In such situations, almost all IP numbers are unique. What I try to do
in this situation is block the entire IP range that they come from. I
scan the access.log for IP numbers that connected to a URL that
shouldn't be used by bots because of robots.txt, containing rcidonly
because I know humans will very rarely click it and it's expensive to
serve. For each such IP number, I determine the IP range they come
from, and then I block it all.

Basically, this is what I keep repeating:

    # prefix with a timestamp
    date
    # log some candidates without whois information, skipping my fedi instance
    tail -n 2000 /var/log/apache2/access.log \
     | grep -v ^social \
     | grep "rcidonly" \
     | bin/admin/network-lookup-lean > result.log
    # count
    grep ipset result.log|wc -l
    # add
    grep ipset result.log|sh
    # document
    grep ipset result.log>>bin/admin/ban-cidr

You can find the scripts in my admin collection.

#Administration #Butlerian_Jihad

2025-03-22. The drawback of using the firewall to ban broad swaths of
the Internet is that these networks host bots (bad) but also networked
services that I'm interested in (good). Yesterday I found that
@algernon@come-from.mad-scientist.club had gone silent, had been
silent for quite a while, and yet I kept seeing replies to them by
others. Something was off. We got into contact via an alt account and
indeed, I had blocked the IPv4 range his server was on.

So by my count I already had to unblock three networks on my list.
It's not a great solution, to be honest. And it doesn't expire,
either. The list still contains 47021 IP ranges.
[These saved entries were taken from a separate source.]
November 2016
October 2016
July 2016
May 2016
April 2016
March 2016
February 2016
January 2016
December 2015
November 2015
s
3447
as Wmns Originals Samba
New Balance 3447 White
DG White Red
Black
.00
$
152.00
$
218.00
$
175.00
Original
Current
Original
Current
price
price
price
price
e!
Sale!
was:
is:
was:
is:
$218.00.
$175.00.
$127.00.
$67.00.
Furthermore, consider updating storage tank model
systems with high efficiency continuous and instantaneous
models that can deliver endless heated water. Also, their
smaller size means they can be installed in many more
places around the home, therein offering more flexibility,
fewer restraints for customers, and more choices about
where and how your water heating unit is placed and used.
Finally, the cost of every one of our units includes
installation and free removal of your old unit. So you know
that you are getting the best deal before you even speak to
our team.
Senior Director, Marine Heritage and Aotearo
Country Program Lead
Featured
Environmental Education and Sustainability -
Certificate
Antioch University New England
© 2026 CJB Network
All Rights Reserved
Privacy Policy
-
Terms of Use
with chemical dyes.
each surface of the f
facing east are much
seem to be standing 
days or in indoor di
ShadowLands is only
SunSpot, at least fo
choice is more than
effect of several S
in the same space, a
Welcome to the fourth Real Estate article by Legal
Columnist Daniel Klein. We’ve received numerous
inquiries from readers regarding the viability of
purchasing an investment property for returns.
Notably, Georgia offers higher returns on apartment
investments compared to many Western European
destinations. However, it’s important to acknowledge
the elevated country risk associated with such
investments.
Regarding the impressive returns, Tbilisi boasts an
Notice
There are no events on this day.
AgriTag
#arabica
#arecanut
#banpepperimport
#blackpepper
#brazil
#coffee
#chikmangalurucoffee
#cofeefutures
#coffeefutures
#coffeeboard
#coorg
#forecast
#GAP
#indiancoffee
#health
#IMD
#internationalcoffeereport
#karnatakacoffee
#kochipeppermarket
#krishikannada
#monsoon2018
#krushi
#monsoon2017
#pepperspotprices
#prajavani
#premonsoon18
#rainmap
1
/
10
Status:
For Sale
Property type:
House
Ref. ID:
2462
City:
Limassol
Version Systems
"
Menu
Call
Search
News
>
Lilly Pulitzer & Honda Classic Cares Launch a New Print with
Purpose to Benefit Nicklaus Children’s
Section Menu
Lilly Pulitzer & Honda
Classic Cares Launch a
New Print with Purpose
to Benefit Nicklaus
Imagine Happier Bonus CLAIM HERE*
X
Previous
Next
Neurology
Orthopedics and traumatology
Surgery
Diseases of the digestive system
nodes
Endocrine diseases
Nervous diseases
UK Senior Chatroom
2025-06-12. Something to look into is asncounter, which I found via
Traffic meter per ASN without logs. Apparently it doesn't use UDP and
DNS to find the ASN but downloads the whole data before doing local
lookups. Nice!

Ideally, the network blocks would expire after a while and spring back
up automatically, fail2ban style. Perhaps something like that is still
possible.

2025-06-18. And here we are: 2025-06-16 Ban autonomous systems.
Getting closer to banning the entire corporate Internet, I fear.